O Pedro e a Carolina
Estava a ver o podcast/programa A Duas Vozes da Carolina Deslandes onde ela fala com Pedro Abrunhosa, logo um dos maiores autores portugueses.
Foi por volta do minuto 13:45' que ele disse algo que me despertou para qualquer coisa que também se passou comigo, mesmo sem eu dar conta.
Explicando como começou a viajar sozinho pela Europa muito novo, com apenas 13 anos, Pedro Abrunhosa revelou algo curioso:
"O Portugal pessimista, com vergonha de si próprio, não me chegou a contaminar, porque de repente vejo-me lá fora, português, igual a tantos outros miúdos de outros países e achava que era igual na cultura e conhecimento. E quando regressava, vinha com a ideia de que Portugal é um país fantástico que produzia coisas interessantíssimas de partilhar com aquela gente."
Primeiro, deixem que vos diga: que homem tão inteligente!
O que ele diz sobre o Portugal com vergonha de si próprio é tão real, embora se calhar quem só está dentro não o veja assim.
Eu, um português em Berlim, depois de viajar muito em trabalho e lazer, depois de viver vários anos cá fora e em diferentes países e cidades, comecei a dar muito mais valor ao que se produz em Portugal.
Já ouvia, mas comecei a ouvir ainda mais música portuguesa, Carolina incluída, e sem a vergonha de assumir que gosto de uma pop portuguesa leve, mas também de uma mais pesada, bem como de outra mais chiclete.
Quando se vive algum tempo em países como Itália e Alemanha, como foi o meu caso, vê-se que eles consomem tanta música sua.
Vão lá espreitar os tops italianos. É incrível. E há para todos os gostos.
Quando trabalhei num hotel na Sardenha, em Itália, fazia parte do grupo de animação e a maior parte das músicas que nós dançávamos eram hits italianos. Fazendo o mesmo tipo de trabalho em Portugal, só tocávamos música americana, espanhola ou sul-americana. Não me lembro de uma única música portuguesa fazer parte do trabalho. E porquê? É essa vergonha implícita?
Aprendi muito com isso em Itália. E hoje, mesmo já não vivendo lá, continuo a devorar música italiana.
Há ainda outro factor, no meu caso, pois tendo passado os últimos 7 anos sempre a falar em inglês, italiano e alemão no trabalho, com umas conversas em português, espanhol e francês pelo meio, fui perdendo muito vocabulário ou a agilidade da minha própria língua (acreditem, isto acontece!). Isto de falar várias línguas é incrível, mas tem os seus custos. Ouvir muita música portuguesa, bem como ler muito em português, foi essencial para me manter próxima à minha língua-mãe.
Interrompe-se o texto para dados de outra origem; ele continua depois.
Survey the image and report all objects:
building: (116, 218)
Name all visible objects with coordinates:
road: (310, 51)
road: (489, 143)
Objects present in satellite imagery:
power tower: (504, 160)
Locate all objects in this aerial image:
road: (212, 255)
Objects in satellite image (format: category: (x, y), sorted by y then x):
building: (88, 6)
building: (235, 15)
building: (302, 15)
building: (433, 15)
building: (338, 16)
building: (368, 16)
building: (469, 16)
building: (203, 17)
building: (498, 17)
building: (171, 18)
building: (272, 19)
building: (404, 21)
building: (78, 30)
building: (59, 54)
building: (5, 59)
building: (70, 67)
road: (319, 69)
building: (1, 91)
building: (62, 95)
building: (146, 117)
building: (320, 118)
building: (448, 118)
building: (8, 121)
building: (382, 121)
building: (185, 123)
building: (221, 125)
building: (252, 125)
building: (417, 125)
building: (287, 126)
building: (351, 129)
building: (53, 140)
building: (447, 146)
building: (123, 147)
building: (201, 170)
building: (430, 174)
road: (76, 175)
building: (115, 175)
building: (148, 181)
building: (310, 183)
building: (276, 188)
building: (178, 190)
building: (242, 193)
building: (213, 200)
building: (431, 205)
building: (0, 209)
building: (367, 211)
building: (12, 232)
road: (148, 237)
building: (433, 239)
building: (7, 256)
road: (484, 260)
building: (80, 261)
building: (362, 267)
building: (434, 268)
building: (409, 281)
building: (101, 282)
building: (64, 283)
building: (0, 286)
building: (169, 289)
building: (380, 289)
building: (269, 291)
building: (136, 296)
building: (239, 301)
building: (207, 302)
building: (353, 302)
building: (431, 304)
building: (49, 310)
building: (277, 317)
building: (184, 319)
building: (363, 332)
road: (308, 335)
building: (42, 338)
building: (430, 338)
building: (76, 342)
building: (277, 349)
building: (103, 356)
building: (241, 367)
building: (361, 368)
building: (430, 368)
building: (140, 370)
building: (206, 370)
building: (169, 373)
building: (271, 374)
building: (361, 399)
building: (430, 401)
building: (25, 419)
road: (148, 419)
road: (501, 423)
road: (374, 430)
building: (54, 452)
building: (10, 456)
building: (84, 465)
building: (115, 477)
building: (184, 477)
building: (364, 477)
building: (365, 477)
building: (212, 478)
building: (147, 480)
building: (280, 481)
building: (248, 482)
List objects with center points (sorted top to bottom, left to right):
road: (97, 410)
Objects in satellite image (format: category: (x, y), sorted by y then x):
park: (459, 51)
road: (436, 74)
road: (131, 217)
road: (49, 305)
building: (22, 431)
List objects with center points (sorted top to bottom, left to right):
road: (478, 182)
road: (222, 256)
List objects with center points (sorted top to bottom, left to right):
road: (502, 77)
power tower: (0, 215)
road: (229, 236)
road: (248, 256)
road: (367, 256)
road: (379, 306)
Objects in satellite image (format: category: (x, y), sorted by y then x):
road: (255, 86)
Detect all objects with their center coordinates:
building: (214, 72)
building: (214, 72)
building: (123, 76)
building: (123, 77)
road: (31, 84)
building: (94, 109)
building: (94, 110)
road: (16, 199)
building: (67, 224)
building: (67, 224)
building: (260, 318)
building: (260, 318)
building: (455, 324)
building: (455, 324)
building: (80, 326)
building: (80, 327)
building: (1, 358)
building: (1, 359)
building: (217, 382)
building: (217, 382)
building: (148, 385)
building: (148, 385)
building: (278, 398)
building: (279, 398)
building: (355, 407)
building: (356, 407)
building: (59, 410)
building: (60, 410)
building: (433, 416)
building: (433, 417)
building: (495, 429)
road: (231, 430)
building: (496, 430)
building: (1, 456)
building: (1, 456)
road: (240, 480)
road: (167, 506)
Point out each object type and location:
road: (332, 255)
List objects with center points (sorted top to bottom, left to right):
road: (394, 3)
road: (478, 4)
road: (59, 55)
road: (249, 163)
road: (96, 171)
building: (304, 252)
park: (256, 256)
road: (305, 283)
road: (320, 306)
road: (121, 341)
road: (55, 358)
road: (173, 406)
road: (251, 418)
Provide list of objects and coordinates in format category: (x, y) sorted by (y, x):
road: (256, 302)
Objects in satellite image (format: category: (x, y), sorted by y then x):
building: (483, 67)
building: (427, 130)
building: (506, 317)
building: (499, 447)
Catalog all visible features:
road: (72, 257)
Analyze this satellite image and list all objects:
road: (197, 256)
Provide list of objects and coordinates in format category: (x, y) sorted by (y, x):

Talvez me tenha tornado no típico emigra que só ouve música portuguesa, mas a verdade é que hoje o meu Spotify toca sobretudo música nossa. Tanto ouço um fadinho com Amália ou Ana Moura (que até vi ao vivo aqui em Berlim este ano), como relaxo com um rap ou hip hop tuga do Slow J (um artista que idolatro!) ou Dillaz, sendo este o estilo que mais consumo por agora. Mas também adoro a pop sem receios da Carolina Deslandes, André Seravat e Inês Monstro, a novidade que traz o fado da Sara Correia, a intervenção liricista de A garota não ou a africanidade maravilhosa do último álbum da Soraia Ramos (ela que já foi uma emigrante como eu). E sou obcecado com a composição do Pedro Mafama, que já conhecia bem antes da explosão do Preço Certo. Vão la ouvir o Por Este Rio Abaixo, um álbum com letras incríveis que ele escreveu e compôs bem antes de chegar à...fama.
Mas ouço muito mais, muito mais mesmo. Estes são só alguns exemplos. E mostro muita música portuguesa aos meus amigos estrangeiros. Da nova e da antiga. E muitos adoram os nossos sons e ritmos.
Quando falo com amigos portugueses, que continuam no nosso país, muitos deles nem sequer conhecem metade dos artistas que ouço...
Parece que em Portugal há a vergonha da própria língua, que se for em inglês soa melhor, que o mesmo ritmo latino em espanhol, embora tenha os mesmos valores de produção de uma Ana Malhoa, desliza melhor.
Que raio de mania!
E logo nós que temos poemas tão lindos na nossa música, não é Pedro?